::: Data supplied :::
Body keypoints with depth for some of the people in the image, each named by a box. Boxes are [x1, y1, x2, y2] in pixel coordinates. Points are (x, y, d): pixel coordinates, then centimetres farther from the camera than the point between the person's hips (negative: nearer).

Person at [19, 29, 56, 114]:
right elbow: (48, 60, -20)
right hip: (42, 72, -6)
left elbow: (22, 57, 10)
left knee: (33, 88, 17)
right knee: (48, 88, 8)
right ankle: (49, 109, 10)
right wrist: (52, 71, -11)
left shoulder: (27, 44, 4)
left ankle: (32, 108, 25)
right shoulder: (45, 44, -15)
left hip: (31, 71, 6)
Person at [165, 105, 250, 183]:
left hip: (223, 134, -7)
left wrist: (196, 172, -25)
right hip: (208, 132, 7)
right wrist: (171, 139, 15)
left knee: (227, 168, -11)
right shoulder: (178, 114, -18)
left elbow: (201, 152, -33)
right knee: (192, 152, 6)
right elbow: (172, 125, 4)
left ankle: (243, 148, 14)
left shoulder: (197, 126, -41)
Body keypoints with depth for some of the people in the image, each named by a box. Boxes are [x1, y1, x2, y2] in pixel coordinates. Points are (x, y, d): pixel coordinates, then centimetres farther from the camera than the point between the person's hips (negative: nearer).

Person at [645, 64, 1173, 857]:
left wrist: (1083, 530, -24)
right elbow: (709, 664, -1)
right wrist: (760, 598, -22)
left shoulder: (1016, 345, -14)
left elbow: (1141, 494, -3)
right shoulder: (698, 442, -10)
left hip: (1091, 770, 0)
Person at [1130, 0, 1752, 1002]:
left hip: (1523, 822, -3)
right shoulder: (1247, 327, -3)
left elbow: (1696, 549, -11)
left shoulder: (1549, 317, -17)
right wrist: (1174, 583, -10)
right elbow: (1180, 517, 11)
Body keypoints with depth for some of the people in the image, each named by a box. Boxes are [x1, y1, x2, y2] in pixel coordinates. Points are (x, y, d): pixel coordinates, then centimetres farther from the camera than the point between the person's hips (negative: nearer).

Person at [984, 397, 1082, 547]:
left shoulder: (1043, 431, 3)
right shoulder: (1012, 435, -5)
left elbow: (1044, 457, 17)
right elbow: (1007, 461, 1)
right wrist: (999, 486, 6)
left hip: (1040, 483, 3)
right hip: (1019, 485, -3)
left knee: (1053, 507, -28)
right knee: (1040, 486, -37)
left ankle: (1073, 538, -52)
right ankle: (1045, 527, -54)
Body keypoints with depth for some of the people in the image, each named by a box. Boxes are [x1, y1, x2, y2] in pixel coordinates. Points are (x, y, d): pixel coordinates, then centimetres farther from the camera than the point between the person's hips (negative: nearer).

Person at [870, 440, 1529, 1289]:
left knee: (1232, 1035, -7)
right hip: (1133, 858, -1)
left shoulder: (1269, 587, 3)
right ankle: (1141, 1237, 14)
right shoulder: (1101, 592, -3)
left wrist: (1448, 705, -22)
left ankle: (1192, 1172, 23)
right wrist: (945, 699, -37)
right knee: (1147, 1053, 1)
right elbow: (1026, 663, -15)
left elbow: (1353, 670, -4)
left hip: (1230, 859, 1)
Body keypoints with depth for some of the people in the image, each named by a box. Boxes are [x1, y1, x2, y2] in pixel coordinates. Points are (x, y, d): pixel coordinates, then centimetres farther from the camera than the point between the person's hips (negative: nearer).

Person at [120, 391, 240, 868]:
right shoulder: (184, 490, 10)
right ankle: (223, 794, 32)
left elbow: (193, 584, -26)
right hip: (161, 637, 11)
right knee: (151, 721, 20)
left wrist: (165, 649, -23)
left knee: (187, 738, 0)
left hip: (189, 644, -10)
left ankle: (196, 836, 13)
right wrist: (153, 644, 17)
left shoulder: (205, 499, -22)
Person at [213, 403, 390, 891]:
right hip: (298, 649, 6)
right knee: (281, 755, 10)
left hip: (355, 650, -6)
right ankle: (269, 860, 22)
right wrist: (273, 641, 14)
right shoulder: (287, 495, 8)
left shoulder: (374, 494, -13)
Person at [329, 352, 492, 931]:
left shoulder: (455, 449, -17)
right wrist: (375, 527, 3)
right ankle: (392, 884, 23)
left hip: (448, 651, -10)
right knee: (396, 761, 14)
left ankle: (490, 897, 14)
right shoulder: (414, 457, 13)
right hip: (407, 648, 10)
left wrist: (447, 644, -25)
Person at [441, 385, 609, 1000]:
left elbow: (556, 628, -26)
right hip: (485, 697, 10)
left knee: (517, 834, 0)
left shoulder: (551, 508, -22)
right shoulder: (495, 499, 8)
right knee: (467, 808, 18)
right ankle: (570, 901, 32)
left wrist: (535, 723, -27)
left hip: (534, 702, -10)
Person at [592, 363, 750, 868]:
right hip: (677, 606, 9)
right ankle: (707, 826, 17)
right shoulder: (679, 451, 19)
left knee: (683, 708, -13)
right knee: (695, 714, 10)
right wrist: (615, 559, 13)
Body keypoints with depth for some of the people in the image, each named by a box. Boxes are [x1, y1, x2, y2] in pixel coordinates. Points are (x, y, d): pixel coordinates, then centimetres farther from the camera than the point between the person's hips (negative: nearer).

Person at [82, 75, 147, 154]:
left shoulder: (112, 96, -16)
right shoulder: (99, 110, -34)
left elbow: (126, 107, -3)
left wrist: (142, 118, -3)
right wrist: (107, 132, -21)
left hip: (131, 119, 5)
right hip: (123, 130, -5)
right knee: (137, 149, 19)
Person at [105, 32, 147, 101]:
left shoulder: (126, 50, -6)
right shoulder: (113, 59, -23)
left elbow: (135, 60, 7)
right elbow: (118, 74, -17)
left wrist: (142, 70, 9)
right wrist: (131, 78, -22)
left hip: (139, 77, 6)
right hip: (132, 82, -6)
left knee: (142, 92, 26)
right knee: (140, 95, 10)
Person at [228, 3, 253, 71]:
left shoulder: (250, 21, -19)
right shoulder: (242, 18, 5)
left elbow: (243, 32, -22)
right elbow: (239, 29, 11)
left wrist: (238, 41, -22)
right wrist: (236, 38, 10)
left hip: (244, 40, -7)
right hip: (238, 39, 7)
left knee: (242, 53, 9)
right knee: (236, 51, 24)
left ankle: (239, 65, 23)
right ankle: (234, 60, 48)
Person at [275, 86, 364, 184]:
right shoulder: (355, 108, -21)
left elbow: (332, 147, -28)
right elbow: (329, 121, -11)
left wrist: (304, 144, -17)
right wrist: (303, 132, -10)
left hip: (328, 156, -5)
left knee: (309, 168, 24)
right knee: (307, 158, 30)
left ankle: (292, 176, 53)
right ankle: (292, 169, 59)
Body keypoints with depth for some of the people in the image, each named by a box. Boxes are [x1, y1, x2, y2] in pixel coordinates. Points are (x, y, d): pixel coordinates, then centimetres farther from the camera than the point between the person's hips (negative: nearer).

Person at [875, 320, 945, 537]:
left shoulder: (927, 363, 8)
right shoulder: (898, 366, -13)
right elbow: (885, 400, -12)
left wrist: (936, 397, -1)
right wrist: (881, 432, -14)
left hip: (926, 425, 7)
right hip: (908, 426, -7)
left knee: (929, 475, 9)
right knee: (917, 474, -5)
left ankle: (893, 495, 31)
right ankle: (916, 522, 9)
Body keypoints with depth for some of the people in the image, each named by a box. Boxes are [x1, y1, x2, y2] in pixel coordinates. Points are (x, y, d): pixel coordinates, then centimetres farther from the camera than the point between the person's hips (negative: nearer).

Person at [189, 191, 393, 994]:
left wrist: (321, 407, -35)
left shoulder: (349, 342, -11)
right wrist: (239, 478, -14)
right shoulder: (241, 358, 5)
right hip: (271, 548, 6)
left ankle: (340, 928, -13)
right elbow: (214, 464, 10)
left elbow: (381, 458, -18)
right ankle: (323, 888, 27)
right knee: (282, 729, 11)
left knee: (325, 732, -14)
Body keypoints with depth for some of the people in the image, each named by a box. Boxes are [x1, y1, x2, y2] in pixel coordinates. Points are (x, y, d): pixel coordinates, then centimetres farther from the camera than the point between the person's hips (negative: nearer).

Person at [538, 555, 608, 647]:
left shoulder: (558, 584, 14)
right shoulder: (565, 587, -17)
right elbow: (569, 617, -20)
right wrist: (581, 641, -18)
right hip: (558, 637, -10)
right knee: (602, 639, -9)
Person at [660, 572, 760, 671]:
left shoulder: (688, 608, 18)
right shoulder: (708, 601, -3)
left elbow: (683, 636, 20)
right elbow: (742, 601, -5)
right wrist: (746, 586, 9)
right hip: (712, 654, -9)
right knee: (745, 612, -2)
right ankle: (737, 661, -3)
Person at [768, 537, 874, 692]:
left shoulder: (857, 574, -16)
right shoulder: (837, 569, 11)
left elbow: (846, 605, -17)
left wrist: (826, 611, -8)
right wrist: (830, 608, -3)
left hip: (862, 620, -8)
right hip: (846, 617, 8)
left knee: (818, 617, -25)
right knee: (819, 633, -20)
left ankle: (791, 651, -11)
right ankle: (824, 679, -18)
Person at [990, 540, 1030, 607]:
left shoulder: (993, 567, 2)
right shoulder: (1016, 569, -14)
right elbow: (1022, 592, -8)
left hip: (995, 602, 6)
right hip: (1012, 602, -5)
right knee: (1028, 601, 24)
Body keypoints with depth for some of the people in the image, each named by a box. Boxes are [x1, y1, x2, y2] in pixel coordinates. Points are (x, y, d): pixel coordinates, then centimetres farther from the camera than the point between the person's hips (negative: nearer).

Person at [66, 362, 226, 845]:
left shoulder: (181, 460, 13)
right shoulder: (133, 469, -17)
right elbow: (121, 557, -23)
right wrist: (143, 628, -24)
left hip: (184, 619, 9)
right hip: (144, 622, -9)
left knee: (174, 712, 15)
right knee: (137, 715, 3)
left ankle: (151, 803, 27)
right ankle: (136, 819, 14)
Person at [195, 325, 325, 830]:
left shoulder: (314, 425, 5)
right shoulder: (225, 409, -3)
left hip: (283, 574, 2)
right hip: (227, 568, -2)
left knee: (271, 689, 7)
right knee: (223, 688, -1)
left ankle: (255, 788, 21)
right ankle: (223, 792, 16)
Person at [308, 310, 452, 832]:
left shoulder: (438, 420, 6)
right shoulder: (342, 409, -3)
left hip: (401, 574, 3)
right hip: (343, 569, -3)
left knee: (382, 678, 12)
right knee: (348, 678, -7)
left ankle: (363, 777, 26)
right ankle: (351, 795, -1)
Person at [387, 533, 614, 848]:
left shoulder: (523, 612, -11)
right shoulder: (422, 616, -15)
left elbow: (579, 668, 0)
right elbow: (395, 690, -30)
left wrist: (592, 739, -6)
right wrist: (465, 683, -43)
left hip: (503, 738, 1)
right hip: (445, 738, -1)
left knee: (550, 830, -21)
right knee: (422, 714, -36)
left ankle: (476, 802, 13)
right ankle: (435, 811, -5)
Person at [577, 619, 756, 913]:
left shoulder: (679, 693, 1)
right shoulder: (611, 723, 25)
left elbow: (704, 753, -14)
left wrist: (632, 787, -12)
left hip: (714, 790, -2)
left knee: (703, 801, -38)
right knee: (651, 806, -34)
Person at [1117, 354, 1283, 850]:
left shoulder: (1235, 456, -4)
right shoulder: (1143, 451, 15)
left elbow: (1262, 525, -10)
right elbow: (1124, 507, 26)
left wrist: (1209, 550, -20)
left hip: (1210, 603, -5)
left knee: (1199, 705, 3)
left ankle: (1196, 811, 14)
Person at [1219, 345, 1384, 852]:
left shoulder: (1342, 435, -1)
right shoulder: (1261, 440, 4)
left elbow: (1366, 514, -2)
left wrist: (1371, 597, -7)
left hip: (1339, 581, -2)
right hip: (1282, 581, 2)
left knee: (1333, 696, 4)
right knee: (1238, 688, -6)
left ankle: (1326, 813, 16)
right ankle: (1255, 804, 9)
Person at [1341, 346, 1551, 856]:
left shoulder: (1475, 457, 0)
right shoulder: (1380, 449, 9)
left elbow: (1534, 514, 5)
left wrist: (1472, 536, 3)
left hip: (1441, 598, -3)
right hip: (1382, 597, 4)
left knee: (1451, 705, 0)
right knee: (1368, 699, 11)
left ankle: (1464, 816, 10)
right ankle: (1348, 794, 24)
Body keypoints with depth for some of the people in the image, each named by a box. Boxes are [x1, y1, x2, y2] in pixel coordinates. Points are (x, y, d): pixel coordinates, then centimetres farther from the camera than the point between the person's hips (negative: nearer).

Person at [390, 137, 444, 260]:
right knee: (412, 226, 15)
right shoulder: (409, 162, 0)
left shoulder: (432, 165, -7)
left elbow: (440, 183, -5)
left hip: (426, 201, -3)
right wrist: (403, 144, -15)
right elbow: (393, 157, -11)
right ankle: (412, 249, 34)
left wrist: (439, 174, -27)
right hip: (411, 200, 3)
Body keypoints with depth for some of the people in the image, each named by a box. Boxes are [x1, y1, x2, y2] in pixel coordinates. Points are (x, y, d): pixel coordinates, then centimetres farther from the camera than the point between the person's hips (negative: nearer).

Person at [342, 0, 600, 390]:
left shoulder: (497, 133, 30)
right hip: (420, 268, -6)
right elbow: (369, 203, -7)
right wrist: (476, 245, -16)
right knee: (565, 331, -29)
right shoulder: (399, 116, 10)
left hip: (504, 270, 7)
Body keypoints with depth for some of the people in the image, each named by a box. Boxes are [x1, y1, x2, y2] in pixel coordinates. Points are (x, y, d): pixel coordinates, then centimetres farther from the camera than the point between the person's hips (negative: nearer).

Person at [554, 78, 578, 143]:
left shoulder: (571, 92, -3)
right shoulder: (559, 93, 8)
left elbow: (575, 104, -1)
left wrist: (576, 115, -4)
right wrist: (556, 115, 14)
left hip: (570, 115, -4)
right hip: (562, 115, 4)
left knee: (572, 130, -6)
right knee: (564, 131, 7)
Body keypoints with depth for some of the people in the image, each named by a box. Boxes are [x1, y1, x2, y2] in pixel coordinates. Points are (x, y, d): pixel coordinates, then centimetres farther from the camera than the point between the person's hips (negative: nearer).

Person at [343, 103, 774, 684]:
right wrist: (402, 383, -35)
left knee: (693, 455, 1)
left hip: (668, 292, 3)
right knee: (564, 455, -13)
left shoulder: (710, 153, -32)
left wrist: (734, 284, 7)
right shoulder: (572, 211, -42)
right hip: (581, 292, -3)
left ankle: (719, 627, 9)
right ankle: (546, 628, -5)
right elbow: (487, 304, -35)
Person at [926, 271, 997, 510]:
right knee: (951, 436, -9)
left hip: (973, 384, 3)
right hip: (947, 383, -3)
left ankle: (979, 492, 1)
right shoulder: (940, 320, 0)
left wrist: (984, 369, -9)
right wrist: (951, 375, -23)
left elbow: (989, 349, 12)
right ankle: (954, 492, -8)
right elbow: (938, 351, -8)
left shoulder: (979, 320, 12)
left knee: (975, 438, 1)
:::
Directions for this task: Look in the material above for the line with "right hip: (407, 648, 10)" and the line with "left wrist: (142, 70, 9)", and transcribe exactly those lines and all lines between them, nothing more.

Task output:
right hip: (407, 648, 10)
left wrist: (447, 644, -25)
Person at [441, 385, 609, 1000]:
left elbow: (556, 628, -26)
right hip: (485, 697, 10)
left knee: (517, 834, 0)
left shoulder: (551, 508, -22)
right shoulder: (495, 499, 8)
right knee: (467, 808, 18)
right ankle: (570, 901, 32)
left wrist: (535, 723, -27)
left hip: (534, 702, -10)
Person at [592, 363, 750, 868]:
right hip: (677, 606, 9)
right ankle: (707, 826, 17)
right shoulder: (679, 451, 19)
left knee: (683, 708, -13)
right knee: (695, 714, 10)
right wrist: (615, 559, 13)
Body keypoints with depth for some of the people in the image, each named by a box. Boxes are [x1, y1, x2, y2] in pixel coordinates. Points are (x, y, d): pixel coordinates, then centimetres farther from the camera than the point between the person's hips (negative: nearer).

Person at [82, 75, 147, 154]:
left shoulder: (112, 96, -16)
right shoulder: (99, 110, -34)
left elbow: (126, 107, -3)
left wrist: (142, 118, -3)
right wrist: (107, 132, -21)
left hip: (131, 119, 5)
right hip: (123, 130, -5)
right knee: (137, 149, 19)
Person at [105, 32, 147, 101]:
left shoulder: (126, 50, -6)
right shoulder: (113, 59, -23)
left elbow: (135, 60, 7)
right elbow: (118, 74, -17)
left wrist: (142, 70, 9)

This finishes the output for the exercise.